Apsley House and the Wellington Arch have been updated with new technology and a special exhibition to mark the upcoming 200th anniversary of the Battle of Waterloo.
A feted military hero and politician the 1st Duke of Wellington, or the ‘Iron Duke’, is probably best known for his resounding victory over Napoleon Bonaparte of France in the battle near the village of Waterloo in what is now Belgium.
The new exhibition at the Wellington Arch just off Hyde Park explores the battle itself – there’s an animated tabletop display showing the timeline of events and lots of paraphernalia related to the event, including military dispatches and the Duke’s highly ornamented sabre which would have hung at his side. There are early Wellington boots too. Apart from the exhibition, the best feature of the Wellington arch is it’s open-air balconies. Up on the top floor, these offer a commanding view of the traffic circling this great central London monument…
Across the road from the triumphal arch you’ll find Apsley House, which was the Duke’s London home until his death in 1852. The house was reopened just yesterday after a four month closure for refurbishment. Here they’ve introduced some rather exciting new technology – smartphone-like visitor guides that are a real improvement on the old audio guides that big museums and stately homes usually rely on. In the lobby there’s also a newly-commissioned ‘painting’ – a computer-generated line drawing by artist Michael Craig-Martin which changes colour as the viewer watches. According to the staff if you wait long enough the 1st Duke resembles a zombie, with green skin and red eyes!
The rooms at Apsley House are, as you might imagine, sumptuous but on my visit I was particularly taken by a few of them – the first of which was the very dimly lit museum room just off the grand entrance hall on the ground floor. Here Wellington’s Prussian dinner service is on display – a gift from Frederick William III the 64 desert plates show scenes from Wellington’s life. There’s also a 4 foot high green obelisk – the centre piece of the service – which records all of the Duke’s grand titles up to that point. This room also contains the Wellington shield and matching candelabra – these incredibly richly ornamented items were gifts from the bankers and merchants of London, given in 1814. The shield alone cost £7000 to make – it’s worth many millions today.
Up on the first floor, the most impressive space is the Waterloo Room. This grand banqueting chamber is part of an extension added to Apsley House in 1830 and built specifically to allow 80+ people to dine together at the annual Waterloo banquet, which continues to this day on the anniversary of Wellington’s great victory. This room contains two huge candelabra made of polished Siberian stone and a table centrepiece to rival anything just down the road at Buckingham Palace – 3 feet wide and almost 20 feet long it’s the biggest silver gilt object I’ve ever seen.

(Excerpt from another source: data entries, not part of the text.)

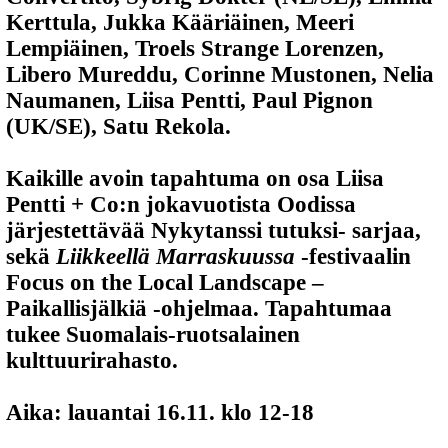
Kerttula, Jukka Kääriäinen, Meeri
Lempiäinen, Troels Strange Lorenzen,
Libero Mureddu, Corinne Mustonen, Nelia
Naumanen, Liisa Pentti, Paul Pignon
(UK/SE), Satu Rekola.
Kaikille avoin tapahtuma on osa Liisa
Pentti + Co:n jokavuotista Oodissa
järjestettävää Nykytanssi tutuksi- sarjaa,
sekä
Liikkeellä Marraskuussa
-festivaalin
Focus on the Local Landscape
–
Paikallisjälkiä
-ohjelmaa. Tapahtumaa
tukee Suomalais-ruotsalainen
kulttuurirahasto.
Aika:
lauantai 16.11. klo 12-18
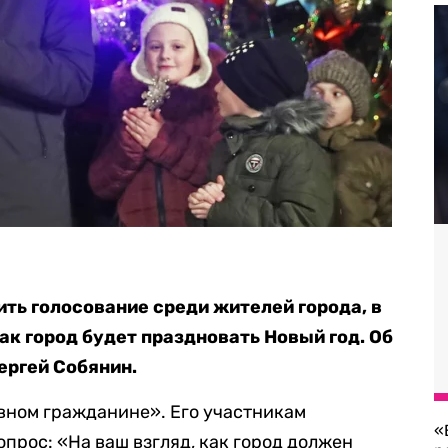
ть голосование среди жителей города, в
ак город будет праздновать Новый год. Об
ергей Собянин.
вном гражданине». Его участникам
«
опрос: «На ваш взгляд, как город должен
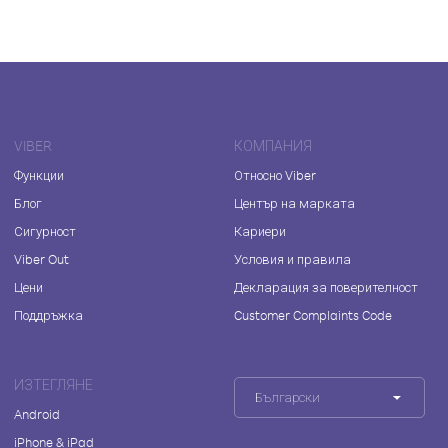
VIBER
КОМПАНИЯ
Функции
Относно Viber
Блог
Център на марката
Сигурност
Кариери
Viber Out
Условия и правила
Цени
Декларация за поверителност
Поддръжка
Customer Complaints Code
ИЗТЕГЛЯНЕ
Български
Android
iPhone & iPad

Descend the stairs down into the basement and visitors will discover a rather more sombre room, focused on a morbid subject – Wellington’s funeral. On one wall there’s a long panorama of all of the horses and soldiers that made up the huge funeral cortege that followed the coffin to St Paul’s Cathedral, where the Duke is buried. Also displayed in this room are all of the Duke of Wellington’s medals and the heraldic ‘stars’ that he was awarded over his lifetime.
Apsley House also houses the most unlikely of objects associated with the 1st Duke of Wellington – a more-than-lifesize statue of Napoleon Bonaparte made by Italian sculptor Canova. Showing Napoleion as a nude Mars, the Roman god of war, it was given to the Duke by the Prince Regent (later George IV) in 1817. It must have greatly amused the Duke to have a ridiculous statue of his great rival in pride of place at Apsley House – no doubt it provided a talking point for his many guests as they ascended the stairs to the grand rooms above.
Sadly I have no photographs of the interior to share with you – Apsley House is one of those great houses where they continue to frown on visitors taking snaps.
Visits to Apsley House cost £9.20 for adults (with gift aid). For £11 you can combine that with the Wellington Arch to get the full picture of the ‘Iron Duke’.